Of course you did. Because you own a Yeti yourself. Or you know someone who does. Or you have access to the Internet. The hype surrounding Yeti, the Austin, TX-based purveyor of exceptionally trendy cooler products, is very, very real. Marketed towards the rugged outdoorsman, the coolers have gained massive traction across the spectrum: tailgaters, backyard grill masters, professional chefs, thong-clad college girls, weekend warriors, really anyone with an eye for design and the need to keep a drink cold…

Like me, a 32-year-old beer writer with a wife, a dog, and a young son, who frequently finds himself on the move with too much beer and too little cooler space.

I spent the past month and a half beating the shit out of my Hopper Two 30, the second-largest soft cooler the company offers.

So I made a pitch to Yeti: Send me a cooler and I’ll write honestly about my experiences with it, good, bad, or otherwise. Not typically one to jump on the hype train, I was dead-set on giving this a real shakedown, on nitpicking this thing to death until I found a flaw, however small. It can’t be perfect, right? They were happy to oblige, and I spent the past month and a half beating the shit out of my Hopper Two 30, the second-largest soft cooler the company offers.

The Hopper’s insulation is a flexible, closed-cell rubber foam that’s protected by their “Dryhide Shell,” which is resistant to mildew, punctures, and the sun. The straps are all double stitched, with plenty of loops for hanging keys or bottle openers, and a tie down point at the base allows you to bring this on a boat. All this is punctuated at the top with a leakproof zipper that Yeti calls the toughest cooler zipper in the world. All this means you can sling it over your shoulder without worrying about ruining your favorite “weekend shirt,” or getting to the party with melted ice and warm beer.

The catch? It retails for $350.

If you just choked on your bagel, I get it: These things are expensive. The cheapest cooler available is the Tundra Roadie, a hard cooler capable of holding 14 cans with their “recommended 2:1 ice-to-contents ratio” that goes for a cool $250. (The priciest will set you back $1,300.) If you used the Roadie once, you’d be paying about $18 per can just to keep it cold. Of course, herein lies the enduring beauty of the Yeti promise: The price is immaterial, because everyone needs a good cooler and this is the last cooler you’ll ever need.

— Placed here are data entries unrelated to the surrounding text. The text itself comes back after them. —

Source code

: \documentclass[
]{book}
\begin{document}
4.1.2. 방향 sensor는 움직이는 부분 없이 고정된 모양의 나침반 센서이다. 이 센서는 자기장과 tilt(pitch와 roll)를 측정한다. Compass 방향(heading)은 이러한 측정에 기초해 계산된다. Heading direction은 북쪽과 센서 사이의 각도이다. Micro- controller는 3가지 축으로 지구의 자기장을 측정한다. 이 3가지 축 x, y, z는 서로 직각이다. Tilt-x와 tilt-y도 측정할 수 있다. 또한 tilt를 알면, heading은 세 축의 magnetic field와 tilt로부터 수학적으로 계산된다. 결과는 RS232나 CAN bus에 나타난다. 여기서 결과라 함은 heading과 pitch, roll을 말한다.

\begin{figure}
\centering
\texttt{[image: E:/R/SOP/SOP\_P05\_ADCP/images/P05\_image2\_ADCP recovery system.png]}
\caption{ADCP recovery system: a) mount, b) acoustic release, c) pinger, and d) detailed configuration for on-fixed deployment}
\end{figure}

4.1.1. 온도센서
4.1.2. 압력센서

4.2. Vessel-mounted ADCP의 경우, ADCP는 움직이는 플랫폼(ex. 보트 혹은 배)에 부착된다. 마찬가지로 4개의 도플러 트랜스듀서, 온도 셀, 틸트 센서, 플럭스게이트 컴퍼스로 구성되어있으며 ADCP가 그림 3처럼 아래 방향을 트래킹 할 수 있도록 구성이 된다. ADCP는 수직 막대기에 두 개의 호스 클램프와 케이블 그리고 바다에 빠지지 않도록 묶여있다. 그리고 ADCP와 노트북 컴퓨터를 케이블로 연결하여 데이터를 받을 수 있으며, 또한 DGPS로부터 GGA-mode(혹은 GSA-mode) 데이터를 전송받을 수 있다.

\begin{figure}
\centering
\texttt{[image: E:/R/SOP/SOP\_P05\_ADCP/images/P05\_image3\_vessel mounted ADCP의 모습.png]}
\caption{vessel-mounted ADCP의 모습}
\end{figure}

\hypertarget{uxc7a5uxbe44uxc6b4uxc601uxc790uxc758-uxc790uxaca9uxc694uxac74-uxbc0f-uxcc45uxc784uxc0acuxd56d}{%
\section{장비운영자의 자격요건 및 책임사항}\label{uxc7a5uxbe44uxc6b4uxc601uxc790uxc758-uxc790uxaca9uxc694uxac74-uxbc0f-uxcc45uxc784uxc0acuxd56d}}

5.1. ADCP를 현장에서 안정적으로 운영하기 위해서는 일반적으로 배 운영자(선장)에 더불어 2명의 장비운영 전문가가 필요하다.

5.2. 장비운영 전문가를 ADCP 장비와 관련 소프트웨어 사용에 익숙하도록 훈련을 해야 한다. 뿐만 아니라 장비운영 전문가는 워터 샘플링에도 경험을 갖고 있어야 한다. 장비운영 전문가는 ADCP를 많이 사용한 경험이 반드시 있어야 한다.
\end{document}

I wish I had some antithetical pearl of wisdom to offer here, some small jab at the company that seemingly can do no wrong. But I don’t. I’ve never owned a better cooler and I’m not sure how I ever could. I’ve loaded beers and ice into this thing and treated it like a mini fridge in my apartment; I’ve hauled it to a BBQ on a 70-degree afternoon and left it outside all day; I’ve brought it on roadtrips filled with baby food and milk (fine, and a few beers); I even walked a couple miles with it filled to the brim just to see how the weight would feel on my shoulder.

Through it all, the Yeti performed.

Second only, perhaps, to my dog, the Yeti Hopper is the possession I have that strangers covet most.

There is one thing I’ve come to realize, though: I have never possessed such a status symbol in my life, a material item at once so universally recognized and revered. I’ve got a nice bike, some well-made suits. But nothing like this. Everywhere I bring this cooler, it gets reactions. People “ooh” and “aah.” They ask questions. They want to touch it. Second only, perhaps, to my dog, it’s the possession I have that strangers covet most.

Which is kind of weird, honestly. But also satisfying and sort of thrilling. I always tell people the company sent it to me to review, that I didn’t shell out $350 for a cooler to hold my New England-style IPAs. But after experiencing this thing for myself, I can honestly say I would.

Because my Yeti keeps shit really cold and looks awesome and did you you know it’s basically bear-proof?